Activity - Please transcribe each of the records exactly as given.

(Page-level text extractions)
◆ ◆ ◆
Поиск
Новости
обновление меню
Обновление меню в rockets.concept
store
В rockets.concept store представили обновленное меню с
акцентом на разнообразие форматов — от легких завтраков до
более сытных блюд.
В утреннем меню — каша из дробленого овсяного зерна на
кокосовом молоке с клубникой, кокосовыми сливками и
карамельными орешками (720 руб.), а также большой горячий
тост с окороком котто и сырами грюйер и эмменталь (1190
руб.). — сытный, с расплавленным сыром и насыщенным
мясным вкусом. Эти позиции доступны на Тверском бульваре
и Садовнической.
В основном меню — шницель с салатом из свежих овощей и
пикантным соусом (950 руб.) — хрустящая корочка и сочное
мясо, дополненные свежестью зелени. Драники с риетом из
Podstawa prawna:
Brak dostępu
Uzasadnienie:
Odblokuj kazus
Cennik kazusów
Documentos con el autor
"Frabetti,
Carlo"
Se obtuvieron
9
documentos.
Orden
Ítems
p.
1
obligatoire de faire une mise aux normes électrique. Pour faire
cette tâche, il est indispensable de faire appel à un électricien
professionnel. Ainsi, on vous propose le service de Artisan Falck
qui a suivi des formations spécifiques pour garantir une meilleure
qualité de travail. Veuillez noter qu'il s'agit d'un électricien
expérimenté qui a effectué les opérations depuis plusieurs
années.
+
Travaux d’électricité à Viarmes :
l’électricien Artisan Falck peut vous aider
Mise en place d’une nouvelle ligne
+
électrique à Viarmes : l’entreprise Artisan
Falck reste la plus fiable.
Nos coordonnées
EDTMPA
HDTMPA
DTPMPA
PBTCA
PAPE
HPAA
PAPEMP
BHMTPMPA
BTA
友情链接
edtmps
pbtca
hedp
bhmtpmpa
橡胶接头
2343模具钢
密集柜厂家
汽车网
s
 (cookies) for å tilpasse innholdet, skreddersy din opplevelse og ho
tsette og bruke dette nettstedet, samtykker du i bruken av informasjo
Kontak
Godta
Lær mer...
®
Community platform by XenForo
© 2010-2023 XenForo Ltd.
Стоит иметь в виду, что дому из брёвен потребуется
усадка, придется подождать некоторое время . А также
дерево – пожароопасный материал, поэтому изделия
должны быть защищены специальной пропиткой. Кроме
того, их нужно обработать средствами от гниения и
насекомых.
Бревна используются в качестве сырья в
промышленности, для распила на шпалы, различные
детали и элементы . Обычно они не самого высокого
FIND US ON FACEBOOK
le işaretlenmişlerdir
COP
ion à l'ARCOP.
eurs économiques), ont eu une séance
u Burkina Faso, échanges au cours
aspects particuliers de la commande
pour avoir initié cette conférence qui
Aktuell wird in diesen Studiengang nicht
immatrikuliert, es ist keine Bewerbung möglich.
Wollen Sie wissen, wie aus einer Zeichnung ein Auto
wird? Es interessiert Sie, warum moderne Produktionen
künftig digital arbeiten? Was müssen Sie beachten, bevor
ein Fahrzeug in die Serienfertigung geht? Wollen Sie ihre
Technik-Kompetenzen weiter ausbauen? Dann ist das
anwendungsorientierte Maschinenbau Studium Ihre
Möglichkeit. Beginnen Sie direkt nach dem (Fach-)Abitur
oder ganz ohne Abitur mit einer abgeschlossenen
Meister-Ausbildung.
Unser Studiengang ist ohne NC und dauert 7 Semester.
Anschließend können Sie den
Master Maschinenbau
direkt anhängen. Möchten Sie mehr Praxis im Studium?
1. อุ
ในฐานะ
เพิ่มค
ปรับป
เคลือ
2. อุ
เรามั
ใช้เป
◆ ◆ ◆
Answer below -
Поиск
Новости
обновление меню
Обновление меню в rockets.concept
store
В rockets.concept store представили обновленное меню с
акцентом на разнообразие форматов — от легких завтраков до
более сытных блюд.
В утреннем меню — каша из дробленого овсяного зерна на
кокосовом молоке с клубникой, кокосовыми сливками и
карамельными орешками (720 руб.), а также большой горячий
тост с окороком котто и сырами грюйер и эмменталь (1190
руб.). — сытный, с расплавленным сыром и насыщенным
мясным вкусом. Эти позиции доступны на Тверском бульваре
и Садовнической.
В основном меню — шницель с салатом из свежих овощей и
пикантным соусом (950 руб.) — хрустящая корочка и сочное
мясо, дополненные свежестью зелени. Драники с риетом из
Podstawa prawna:
Brak dostępu
Uzasadnienie:
Odblokuj kazus
Cennik kazusów
Documentos con el autor
"Frabetti,
Carlo"
Se obtuvieron
9
documentos.
Orden
Ítems
p.
1
obligatoire de faire une mise aux normes électrique. Pour faire
cette tâche, il est indispensable de faire appel à un électricien
professionnel. Ainsi, on vous propose le service de Artisan Falck
qui a suivi des formations spécifiques pour garantir une meilleure
qualité de travail. Veuillez noter qu'il s'agit d'un électricien
expérimenté qui a effectué les opérations depuis plusieurs
années.
+
Travaux d’électricité à Viarmes :
l’électricien Artisan Falck peut vous aider
Mise en place d’une nouvelle ligne
+
électrique à Viarmes : l’entreprise Artisan
Falck reste la plus fiable.
Nos coordonnées
EDTMPA
HDTMPA
DTPMPA
PBTCA
PAPE
HPAA
PAPEMP
BHMTPMPA
BTA
友情链接
edtmps
pbtca
hedp
bhmtpmpa
橡胶接头
2343模具钢
密集柜厂家
汽车网
s
 (cookies) for å tilpasse innholdet, skreddersy din opplevelse og ho
tsette og bruke dette nettstedet, samtykker du i bruken av informasjo
Kontak
Godta
Lær mer...
®
Community platform by XenForo
© 2010-2023 XenForo Ltd.
Стоит иметь в виду, что дому из брёвен потребуется
усадка, придется подождать некоторое время . А также
дерево – пожароопасный материал, поэтому изделия
должны быть защищены специальной пропиткой. Кроме
того, их нужно обработать средствами от гниения и
насекомых.
Бревна используются в качестве сырья в
промышленности, для распила на шпалы, различные
детали и элементы . Обычно они не самого высокого
FIND US ON FACEBOOK
le işaretlenmişlerdir
COP
ion à l'ARCOP.
eurs économiques), ont eu une séance
u Burkina Faso, échanges au cours
aspects particuliers de la commande
pour avoir initié cette conférence qui
Aktuell wird in diesen Studiengang nicht
immatrikuliert, es ist keine Bewerbung möglich.
Wollen Sie wissen, wie aus einer Zeichnung ein Auto
wird? Es interessiert Sie, warum moderne Produktionen
künftig digital arbeiten? Was müssen Sie beachten, bevor
ein Fahrzeug in die Serienfertigung geht? Wollen Sie ihre
Technik-Kompetenzen weiter ausbauen? Dann ist das
anwendungsorientierte Maschinenbau Studium Ihre
Möglichkeit. Beginnen Sie direkt nach dem (Fach-)Abitur
oder ganz ohne Abitur mit einer abgeschlossenen
Meister-Ausbildung.
Unser Studiengang ist ohne NC und dauert 7 Semester.
Anschließend können Sie den
Master Maschinenbau
direkt anhängen. Möchten Sie mehr Praxis im Studium?
1. อุ
ในฐานะ
เพิ่มค
ปรับป
เคลือ
2. อุ
เรามั
ใช้เป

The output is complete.